▸ **Problem statement**
Copy out the entries below exactly as they stand, but only from the line containing "Life at CÔNG TY TNHH THỰC PHẨM" through the line containing "lado contralateral), não tempo. Cada".

==========

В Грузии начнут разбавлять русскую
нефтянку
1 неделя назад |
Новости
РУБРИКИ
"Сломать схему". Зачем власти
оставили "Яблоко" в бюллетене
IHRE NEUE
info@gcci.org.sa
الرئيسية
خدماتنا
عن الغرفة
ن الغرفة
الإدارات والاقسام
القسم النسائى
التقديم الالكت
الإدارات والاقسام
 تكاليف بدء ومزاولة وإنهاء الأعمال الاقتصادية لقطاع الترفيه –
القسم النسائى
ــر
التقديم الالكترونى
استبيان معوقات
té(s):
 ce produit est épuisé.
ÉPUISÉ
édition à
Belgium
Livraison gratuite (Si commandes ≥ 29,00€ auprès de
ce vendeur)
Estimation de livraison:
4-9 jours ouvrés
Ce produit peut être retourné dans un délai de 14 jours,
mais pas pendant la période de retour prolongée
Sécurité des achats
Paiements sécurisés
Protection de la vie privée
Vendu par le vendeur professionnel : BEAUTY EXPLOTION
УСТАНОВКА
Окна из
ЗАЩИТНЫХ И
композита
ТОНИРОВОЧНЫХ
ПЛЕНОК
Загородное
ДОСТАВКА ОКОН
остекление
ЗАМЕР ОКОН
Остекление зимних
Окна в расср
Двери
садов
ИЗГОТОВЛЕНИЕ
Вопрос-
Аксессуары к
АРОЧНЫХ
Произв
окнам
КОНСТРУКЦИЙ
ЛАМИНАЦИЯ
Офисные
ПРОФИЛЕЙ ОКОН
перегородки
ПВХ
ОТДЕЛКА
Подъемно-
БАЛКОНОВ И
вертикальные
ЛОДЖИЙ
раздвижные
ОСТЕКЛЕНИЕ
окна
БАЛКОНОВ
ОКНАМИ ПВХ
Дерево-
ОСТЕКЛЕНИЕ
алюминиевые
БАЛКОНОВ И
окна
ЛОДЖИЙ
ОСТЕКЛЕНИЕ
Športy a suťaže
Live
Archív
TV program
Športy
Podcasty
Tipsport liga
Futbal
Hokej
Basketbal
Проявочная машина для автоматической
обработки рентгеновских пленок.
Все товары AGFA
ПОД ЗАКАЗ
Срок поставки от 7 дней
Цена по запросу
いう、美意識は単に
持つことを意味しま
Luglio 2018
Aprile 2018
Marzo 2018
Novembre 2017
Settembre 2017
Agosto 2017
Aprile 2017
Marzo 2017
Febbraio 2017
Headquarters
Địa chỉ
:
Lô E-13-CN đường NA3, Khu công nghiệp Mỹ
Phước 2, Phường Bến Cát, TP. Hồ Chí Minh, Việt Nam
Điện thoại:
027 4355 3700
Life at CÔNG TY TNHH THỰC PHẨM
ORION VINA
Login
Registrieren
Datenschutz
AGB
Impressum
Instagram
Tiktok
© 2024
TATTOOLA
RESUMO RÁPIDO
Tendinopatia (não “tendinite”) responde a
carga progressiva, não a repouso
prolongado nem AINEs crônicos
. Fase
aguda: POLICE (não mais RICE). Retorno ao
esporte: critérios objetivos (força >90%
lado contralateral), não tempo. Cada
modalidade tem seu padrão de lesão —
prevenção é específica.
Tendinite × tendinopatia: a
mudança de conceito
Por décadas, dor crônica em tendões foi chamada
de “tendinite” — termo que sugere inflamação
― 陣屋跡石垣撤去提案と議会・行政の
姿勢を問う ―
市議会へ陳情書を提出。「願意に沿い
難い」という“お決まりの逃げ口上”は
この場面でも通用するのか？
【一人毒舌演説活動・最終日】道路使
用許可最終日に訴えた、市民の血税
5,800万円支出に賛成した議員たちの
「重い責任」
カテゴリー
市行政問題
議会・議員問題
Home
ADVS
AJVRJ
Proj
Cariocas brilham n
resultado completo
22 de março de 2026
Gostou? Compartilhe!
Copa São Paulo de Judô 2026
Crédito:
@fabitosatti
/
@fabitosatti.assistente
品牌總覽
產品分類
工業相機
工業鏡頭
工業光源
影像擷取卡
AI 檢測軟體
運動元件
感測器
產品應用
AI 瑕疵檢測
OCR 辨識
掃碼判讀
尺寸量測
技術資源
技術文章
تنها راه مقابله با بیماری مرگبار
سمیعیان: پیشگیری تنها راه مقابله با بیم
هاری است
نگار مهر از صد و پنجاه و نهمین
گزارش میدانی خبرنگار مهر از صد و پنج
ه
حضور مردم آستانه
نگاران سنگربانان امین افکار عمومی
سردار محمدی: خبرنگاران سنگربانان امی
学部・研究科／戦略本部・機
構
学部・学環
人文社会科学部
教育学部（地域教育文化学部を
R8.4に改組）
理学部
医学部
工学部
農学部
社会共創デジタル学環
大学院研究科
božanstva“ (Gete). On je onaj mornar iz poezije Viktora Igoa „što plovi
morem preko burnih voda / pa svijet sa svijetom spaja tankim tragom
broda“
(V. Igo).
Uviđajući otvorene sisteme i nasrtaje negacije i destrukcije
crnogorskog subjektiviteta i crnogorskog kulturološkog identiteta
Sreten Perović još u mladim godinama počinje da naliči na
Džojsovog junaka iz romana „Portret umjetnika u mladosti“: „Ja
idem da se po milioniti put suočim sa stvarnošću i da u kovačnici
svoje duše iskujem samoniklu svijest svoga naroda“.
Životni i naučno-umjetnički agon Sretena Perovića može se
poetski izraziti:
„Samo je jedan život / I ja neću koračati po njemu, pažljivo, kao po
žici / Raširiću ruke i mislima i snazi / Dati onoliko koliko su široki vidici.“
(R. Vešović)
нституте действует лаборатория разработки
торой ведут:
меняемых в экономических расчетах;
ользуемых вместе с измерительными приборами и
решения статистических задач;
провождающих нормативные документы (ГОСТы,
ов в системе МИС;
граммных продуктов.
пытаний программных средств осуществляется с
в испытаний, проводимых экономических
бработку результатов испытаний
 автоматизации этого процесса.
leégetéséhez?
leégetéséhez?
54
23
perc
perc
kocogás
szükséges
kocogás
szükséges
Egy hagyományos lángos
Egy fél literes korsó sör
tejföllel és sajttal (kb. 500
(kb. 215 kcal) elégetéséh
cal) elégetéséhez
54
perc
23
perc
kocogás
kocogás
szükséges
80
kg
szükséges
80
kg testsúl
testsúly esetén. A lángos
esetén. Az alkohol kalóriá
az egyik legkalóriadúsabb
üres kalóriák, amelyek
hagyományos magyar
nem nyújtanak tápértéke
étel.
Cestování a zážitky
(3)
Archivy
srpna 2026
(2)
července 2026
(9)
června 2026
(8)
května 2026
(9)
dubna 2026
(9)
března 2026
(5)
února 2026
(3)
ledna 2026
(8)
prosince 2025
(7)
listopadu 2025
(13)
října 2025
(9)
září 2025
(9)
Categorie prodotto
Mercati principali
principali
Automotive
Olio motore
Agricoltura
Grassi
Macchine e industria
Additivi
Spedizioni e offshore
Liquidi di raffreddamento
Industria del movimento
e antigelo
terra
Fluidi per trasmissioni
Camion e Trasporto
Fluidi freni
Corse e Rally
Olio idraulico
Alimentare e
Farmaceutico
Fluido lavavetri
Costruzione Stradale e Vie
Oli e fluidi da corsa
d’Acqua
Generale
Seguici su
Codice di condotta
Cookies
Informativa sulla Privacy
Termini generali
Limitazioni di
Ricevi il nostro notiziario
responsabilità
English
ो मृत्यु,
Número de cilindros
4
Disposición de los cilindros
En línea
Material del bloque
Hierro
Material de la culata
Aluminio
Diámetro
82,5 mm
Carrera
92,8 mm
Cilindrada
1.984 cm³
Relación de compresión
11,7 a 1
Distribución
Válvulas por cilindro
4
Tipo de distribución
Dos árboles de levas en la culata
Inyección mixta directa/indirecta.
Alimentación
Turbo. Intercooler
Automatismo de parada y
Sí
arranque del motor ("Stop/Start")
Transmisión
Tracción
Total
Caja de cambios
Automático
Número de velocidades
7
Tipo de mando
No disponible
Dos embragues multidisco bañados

==========

▸ **Output of the task**
Life at CÔNG TY TNHH THỰC PHẨM
ORION VINA
Login
Registrieren
Datenschutz
AGB
Impressum
Instagram
Tiktok
© 2024
TATTOOLA
RESUMO RÁPIDO
Tendinopatia (não “tendinite”) responde a
carga progressiva, não a repouso
prolongado nem AINEs crônicos
. Fase
aguda: POLICE (não mais RICE). Retorno ao
esporte: critérios objetivos (força >90%
lado contralateral), não tempo. Cada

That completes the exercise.